12.7.17

Statement on Cleveland’s “Fannie Lewis Law” Appellate Court Victory

FOR IMMEDIATE RELEASE: December 7, 2017
CONTACT: Franco Ripple, 352-219-6029franco@catecomm.com

Statement on Cleveland’s “Fannie Lewis Law” Appellate Court Victory

Cleveland, Ohio — Today, Ohio’s 8th District Court of Appeals ruled that HB 180 is unconstitutional.

The court upheld the Cuyahoga County Court’s permanent injunction of the law, which had been appealed by Ohio Attorney General Mike DeWine. Earlier this year, Judge Michael J. Russo had ruled that the Ohio General Assembly and Governor John Kasich had overstepped by passing HB 180, which prevented the City of Cleveland from enforcing the “Fannie Lewis Law” that ensures local residents a share of work on local public construction projects. The appellate court’s ruling can be downloaded here.

Michael Alfano, campaign manager for the Campaign to Defend Local Solutions (CDLS), a nationwide coalition defending home rule against state preemption laws, issued the following statement:

“Today’s decision is a big win for home rule in Ohio. It’s a strong message to heavy-handed state legislatures that common sense local solutions are here to stay. CDLS and our partners are continuing to provide support to cities and counties fighting preemption in the courts. An attack on one local community is an attack on all – this ruling shows that when cities defend local values, cities win.”

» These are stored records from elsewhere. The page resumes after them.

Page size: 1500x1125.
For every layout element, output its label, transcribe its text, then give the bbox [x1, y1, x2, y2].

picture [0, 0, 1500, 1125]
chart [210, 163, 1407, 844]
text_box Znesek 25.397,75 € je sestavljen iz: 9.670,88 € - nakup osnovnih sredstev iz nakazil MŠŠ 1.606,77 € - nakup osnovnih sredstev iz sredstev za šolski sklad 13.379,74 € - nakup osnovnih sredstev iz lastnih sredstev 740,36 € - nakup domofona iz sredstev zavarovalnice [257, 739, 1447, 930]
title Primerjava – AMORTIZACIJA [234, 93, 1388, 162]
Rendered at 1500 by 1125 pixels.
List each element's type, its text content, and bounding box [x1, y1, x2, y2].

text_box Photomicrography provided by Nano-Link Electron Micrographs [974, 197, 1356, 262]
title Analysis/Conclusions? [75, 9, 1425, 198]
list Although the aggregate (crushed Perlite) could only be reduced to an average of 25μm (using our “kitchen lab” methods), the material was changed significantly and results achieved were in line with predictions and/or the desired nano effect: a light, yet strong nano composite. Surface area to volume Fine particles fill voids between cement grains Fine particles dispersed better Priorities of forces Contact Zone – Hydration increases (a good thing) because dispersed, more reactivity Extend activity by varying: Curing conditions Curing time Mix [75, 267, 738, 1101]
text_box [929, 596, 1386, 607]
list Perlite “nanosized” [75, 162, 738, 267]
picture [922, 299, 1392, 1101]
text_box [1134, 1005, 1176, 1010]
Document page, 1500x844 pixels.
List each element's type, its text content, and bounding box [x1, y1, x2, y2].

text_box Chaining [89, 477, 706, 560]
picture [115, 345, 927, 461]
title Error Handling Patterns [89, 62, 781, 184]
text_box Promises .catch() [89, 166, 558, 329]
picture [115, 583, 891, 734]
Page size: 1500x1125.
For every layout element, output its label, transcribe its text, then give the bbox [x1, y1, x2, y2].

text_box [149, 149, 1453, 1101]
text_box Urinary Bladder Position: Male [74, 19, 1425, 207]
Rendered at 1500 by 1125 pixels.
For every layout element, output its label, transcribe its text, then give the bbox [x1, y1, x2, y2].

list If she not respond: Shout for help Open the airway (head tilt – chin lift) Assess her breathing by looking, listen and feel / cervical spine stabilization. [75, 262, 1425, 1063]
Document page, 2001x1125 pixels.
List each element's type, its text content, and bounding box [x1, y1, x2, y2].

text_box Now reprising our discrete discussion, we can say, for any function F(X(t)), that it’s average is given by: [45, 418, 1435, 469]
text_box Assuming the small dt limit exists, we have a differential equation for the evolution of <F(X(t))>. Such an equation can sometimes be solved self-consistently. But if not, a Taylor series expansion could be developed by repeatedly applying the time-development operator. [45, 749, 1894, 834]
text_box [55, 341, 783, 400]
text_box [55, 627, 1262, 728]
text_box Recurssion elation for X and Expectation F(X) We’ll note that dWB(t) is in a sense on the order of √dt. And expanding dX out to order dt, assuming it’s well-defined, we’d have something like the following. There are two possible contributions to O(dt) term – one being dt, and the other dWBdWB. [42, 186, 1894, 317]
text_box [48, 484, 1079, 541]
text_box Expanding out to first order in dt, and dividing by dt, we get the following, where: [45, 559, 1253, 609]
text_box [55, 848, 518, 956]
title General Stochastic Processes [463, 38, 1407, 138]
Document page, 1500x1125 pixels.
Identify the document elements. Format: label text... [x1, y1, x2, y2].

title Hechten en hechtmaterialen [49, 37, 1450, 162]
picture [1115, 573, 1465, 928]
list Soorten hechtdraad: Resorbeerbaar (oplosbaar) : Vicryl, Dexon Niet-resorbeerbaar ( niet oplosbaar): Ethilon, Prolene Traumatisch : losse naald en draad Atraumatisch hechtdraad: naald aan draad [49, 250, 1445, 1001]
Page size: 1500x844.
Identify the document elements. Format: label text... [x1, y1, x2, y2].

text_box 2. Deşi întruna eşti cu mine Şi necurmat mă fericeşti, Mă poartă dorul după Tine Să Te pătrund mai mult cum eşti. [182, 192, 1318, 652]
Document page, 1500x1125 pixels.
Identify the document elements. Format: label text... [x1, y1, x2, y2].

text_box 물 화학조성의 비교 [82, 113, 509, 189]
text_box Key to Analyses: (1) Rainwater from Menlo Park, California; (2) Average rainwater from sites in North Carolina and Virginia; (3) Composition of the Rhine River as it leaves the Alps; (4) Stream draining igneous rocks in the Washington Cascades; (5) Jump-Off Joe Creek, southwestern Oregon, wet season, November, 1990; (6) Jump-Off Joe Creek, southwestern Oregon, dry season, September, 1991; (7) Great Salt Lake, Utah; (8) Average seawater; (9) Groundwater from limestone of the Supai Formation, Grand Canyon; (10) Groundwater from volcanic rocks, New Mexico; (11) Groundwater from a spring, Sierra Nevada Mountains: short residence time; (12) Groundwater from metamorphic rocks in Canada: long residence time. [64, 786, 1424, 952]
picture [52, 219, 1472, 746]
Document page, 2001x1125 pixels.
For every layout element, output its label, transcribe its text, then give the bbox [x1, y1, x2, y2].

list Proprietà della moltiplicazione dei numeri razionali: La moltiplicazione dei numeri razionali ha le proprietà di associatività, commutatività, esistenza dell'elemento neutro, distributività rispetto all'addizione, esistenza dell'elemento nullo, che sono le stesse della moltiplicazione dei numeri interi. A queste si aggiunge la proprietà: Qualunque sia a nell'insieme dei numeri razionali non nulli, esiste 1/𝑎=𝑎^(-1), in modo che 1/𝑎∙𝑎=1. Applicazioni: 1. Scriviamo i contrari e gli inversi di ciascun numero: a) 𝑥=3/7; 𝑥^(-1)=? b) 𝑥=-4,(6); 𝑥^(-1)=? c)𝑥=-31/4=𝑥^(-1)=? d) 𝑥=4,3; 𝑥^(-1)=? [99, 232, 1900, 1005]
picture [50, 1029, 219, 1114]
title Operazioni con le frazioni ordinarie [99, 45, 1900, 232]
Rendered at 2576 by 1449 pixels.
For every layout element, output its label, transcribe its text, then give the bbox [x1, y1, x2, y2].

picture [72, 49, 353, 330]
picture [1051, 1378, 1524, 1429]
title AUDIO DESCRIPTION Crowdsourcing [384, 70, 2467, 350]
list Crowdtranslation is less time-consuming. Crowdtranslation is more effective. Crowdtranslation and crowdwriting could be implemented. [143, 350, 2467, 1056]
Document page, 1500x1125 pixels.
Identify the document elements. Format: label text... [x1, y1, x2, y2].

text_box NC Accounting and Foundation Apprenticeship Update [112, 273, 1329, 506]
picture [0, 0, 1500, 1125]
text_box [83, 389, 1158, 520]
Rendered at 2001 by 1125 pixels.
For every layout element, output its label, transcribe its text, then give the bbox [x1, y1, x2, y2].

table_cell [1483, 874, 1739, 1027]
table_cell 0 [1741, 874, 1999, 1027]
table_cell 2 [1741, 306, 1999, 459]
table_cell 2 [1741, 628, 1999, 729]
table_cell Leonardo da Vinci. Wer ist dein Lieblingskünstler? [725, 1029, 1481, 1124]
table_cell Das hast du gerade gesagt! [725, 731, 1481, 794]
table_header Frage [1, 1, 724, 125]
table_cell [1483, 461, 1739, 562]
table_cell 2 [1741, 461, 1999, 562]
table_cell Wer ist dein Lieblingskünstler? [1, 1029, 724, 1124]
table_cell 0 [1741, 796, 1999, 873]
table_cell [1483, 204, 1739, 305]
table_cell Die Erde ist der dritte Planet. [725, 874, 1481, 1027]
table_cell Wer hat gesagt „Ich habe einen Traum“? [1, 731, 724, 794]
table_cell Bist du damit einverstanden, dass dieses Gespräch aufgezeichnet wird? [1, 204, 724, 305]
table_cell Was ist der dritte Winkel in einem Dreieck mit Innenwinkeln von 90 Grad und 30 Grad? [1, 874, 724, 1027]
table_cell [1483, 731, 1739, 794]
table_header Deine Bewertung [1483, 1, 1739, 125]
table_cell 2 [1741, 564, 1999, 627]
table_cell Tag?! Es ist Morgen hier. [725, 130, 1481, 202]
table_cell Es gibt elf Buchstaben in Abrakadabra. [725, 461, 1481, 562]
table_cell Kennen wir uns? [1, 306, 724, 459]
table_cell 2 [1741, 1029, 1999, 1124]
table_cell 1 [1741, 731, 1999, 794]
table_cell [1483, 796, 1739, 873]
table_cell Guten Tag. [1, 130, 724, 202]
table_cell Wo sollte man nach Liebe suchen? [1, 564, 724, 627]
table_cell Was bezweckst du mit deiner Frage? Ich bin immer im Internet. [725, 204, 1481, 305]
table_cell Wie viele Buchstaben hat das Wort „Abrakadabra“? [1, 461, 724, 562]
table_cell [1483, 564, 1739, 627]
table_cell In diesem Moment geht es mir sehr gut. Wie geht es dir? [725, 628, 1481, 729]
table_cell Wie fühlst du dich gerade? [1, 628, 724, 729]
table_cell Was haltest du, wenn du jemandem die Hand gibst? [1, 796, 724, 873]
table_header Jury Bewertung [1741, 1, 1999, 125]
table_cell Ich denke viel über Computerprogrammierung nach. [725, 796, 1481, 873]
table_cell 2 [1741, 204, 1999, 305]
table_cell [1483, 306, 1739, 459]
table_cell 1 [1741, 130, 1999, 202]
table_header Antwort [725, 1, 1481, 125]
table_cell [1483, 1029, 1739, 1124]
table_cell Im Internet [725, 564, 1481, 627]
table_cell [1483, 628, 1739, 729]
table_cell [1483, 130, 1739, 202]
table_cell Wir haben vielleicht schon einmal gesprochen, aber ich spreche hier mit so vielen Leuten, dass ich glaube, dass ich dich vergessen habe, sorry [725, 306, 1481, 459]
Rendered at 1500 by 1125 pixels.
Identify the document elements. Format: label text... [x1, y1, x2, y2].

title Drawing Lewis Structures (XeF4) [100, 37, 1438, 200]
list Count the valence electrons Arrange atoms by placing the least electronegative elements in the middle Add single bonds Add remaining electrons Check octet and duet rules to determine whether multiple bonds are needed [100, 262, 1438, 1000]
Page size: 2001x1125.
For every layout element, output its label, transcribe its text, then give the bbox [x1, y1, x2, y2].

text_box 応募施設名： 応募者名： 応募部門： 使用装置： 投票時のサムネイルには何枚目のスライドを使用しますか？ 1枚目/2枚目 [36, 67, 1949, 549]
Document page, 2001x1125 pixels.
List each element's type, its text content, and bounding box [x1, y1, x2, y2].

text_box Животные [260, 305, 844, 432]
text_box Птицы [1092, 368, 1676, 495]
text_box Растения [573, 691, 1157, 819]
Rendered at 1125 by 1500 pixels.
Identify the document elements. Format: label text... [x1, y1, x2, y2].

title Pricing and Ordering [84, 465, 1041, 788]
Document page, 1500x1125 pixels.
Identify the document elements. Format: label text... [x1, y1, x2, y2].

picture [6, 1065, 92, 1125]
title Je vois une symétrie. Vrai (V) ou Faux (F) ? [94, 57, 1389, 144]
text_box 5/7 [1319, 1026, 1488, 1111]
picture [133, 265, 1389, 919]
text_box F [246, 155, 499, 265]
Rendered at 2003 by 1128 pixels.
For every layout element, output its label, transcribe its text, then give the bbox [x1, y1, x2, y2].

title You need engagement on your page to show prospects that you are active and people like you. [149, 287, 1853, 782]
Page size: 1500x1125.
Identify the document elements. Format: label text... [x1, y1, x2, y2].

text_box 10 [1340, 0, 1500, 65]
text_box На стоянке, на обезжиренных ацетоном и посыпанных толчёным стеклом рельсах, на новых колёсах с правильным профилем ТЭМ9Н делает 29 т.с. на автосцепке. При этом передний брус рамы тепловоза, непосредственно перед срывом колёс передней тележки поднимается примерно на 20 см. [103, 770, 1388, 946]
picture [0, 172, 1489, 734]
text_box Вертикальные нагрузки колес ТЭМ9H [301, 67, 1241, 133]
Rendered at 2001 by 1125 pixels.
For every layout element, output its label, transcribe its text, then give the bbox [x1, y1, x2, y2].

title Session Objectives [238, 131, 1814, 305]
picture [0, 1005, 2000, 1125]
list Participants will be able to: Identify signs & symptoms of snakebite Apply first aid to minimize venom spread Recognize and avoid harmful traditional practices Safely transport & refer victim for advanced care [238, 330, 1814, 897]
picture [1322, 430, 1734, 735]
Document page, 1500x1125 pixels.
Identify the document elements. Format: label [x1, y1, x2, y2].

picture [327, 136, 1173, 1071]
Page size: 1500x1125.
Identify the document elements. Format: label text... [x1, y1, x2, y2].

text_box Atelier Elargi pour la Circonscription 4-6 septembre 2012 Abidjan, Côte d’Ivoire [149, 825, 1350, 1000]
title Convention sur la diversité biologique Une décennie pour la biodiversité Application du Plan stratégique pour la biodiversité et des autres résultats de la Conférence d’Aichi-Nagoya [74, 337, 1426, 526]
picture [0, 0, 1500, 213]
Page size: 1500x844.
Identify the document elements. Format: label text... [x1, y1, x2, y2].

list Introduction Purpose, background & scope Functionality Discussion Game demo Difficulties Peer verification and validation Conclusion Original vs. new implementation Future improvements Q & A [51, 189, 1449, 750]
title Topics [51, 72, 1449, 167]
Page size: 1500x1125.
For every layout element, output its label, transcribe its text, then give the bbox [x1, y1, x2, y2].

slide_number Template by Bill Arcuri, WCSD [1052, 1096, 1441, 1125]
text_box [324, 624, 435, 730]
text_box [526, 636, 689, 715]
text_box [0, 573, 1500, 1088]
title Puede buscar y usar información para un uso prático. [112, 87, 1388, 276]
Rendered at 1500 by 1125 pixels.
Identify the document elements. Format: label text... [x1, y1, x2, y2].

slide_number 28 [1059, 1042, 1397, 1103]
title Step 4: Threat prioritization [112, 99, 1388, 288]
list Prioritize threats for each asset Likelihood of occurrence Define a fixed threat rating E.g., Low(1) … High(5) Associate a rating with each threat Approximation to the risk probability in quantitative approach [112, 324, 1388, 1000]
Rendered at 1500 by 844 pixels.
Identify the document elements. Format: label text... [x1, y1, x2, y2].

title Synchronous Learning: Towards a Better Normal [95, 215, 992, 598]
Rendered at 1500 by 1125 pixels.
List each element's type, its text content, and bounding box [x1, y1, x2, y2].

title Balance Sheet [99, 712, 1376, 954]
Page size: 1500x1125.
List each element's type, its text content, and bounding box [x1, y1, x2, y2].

CDLS had filed an amicus curiae brief in the appellate case in June. Nestor Davidson, Professor of Law at Fordham University School of Law, Faculty Director of the Urban Law Center, and one of the brief’s authors, issued the following statement:

“The Court of Appeals’ ruling that Ohio unconstitutionally overreached in attempting to block Cleveland’s Fannie Lewis law is an excellent example of a court protecting a city’s ability to tackle serious local challenges. As states try to rewrite city power across the country, cities have been fighting back and it is encouraging that the courts are responding.”

This is part of a growing trend of conservative state legislatures banning local ordinances with which they disagree, despite local authority. More on this trend from The Atlantic‘s CityLab.

As seen in The New York Times, the Washington PostUSA TodayNBC News, and Slate, the Campaign to Defend Local Solutions is a Florida-based national coalition of elected officials, organizations, and individuals from 43 states, fighting against state preemption of local communities.